The concomitant emergence of big data, explosion of ubiquitous computational resources and democratization of the access to more powerful computing make it necessary and possible to rethink pragmatically the practice of statistics. While numerous machine learning methods provide much ever easier access to data-mining tools and sophisticated prediction, there is a growing realization that ad hoc and non-prespecified approaches to high-dimensional problems lend themselves to a proliferation of “findings” of dubious reproducibility. This period of fast-paced evolution is thus a blessing for statistics. It is a golden opportunity to build upon more than a century of methodological research in statistics and five decades of methodological research in machine learning to bend the course of statistics in a new direction, away from the misuse of parametric models and reporting of non-robust inference, to tackle rigorously the challenges that we, as a community, are confronted with.
The foundation of statistics is incorporating knowledge about the data-generating experiment through the definition of a statistical model (a set of laws), formalizing the question of interest through the definition of an estimand seen as the value of a statistical parameter (a functional mapping the model to a parameter set) at the true law of the experiment and inferring the estimand based on data yielded by the experiment. Typically, one would construct an estimator of (a collection of key features of) the true law and evaluate the statistical parameter at its value. The present special issue broadly focuses on the inference of various statistical parameters in situations where either the data-generating law or the statistical parameter or both are data-adaptively defined and/or estimated. Statistical theory has advanced in sync with scientific computing so practical implementation is now possible for the resulting computationally challenging estimators.
We asked researchers currently engaged in cutting edge research on data-adaptive inferential methods to share their views with us. The result is a compelling collection of advances in statistical theory and practice.
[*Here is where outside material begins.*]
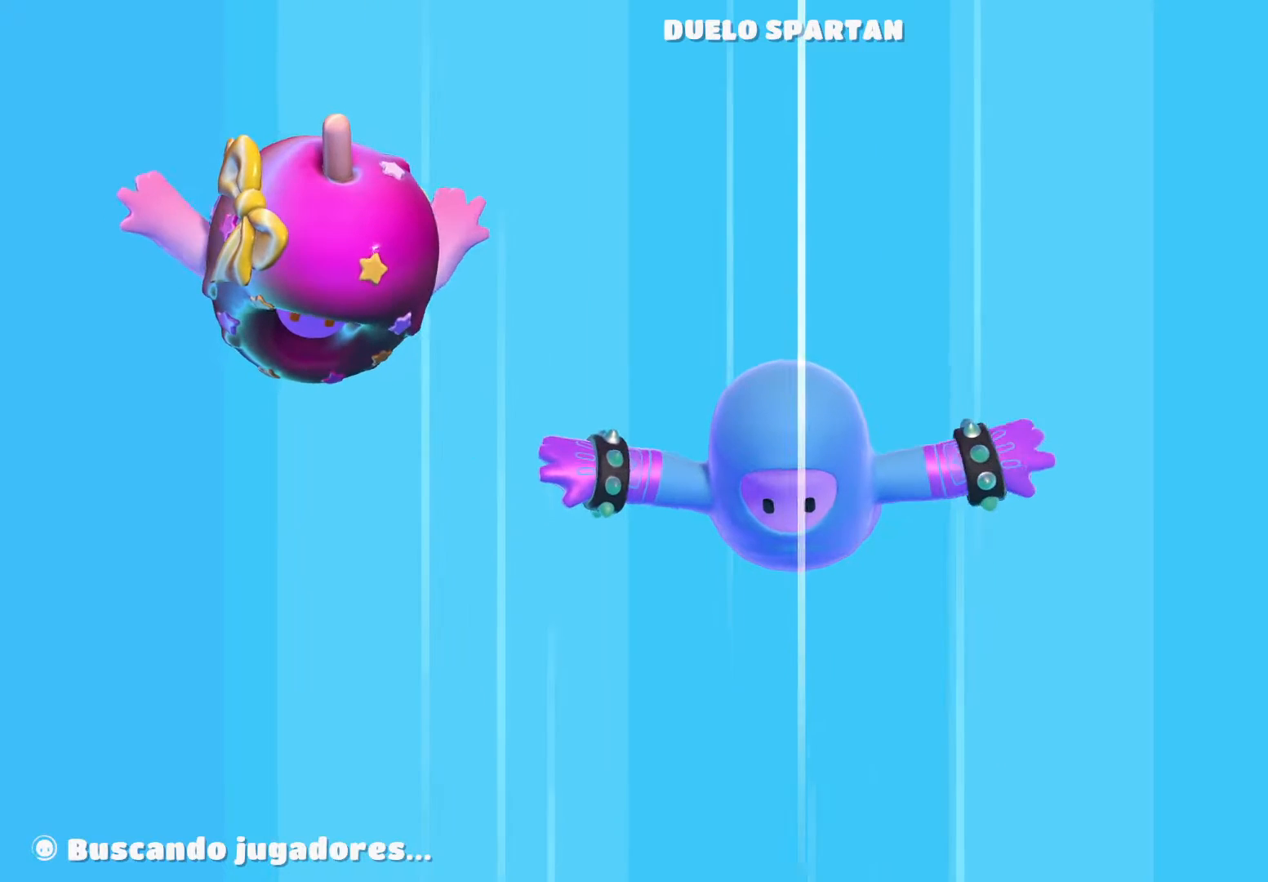
{"buttons": [], "left_stick": "center", "right_stick": "right", "events": [[267, "right_stick", "right"]]}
The special issue consists of 19 articles. Its theoretical spectrum is wide. Semiparametric models and inference, empirical process theory and machine learning are the three major subfields explored in the articles. Across this special issue, the acceptation of the word inference covers the estimation of finite-dimensional parameters and the construction of confidence regions for them, the estimation of infinite-dimensional features (either as an endgame or as a means to an end); testing hypotheses (for the sake of making discoveries), identifying particular subgroups in a population, selecting (groups or clusters of) significant variables, comparing data-adaptive predictors. Cross-validating, decomposing a task in a series of sub-tasks (by partitioning or relying on a recurrence), fluctuating and weighting are the recurring technical concepts. Most articles are motivated by applications arising from medicine (analyzing neuroimages, comparing treatments, inferring optimal individualized treatment rules). The others address challenging theoretical questions. They shed light on delicate theoretical problems, offer guidance for better practice, open exciting new territories to explore.
We hope you will enjoy perusing the special issue and that it will serve as a useful pivot towards methods that can address new challenges in data science.
We wish to thank warmly the De Gruyter team for its unconditional scientific and technical support, in particular Theresa Haney, Spencer McGrath and John Wolfe.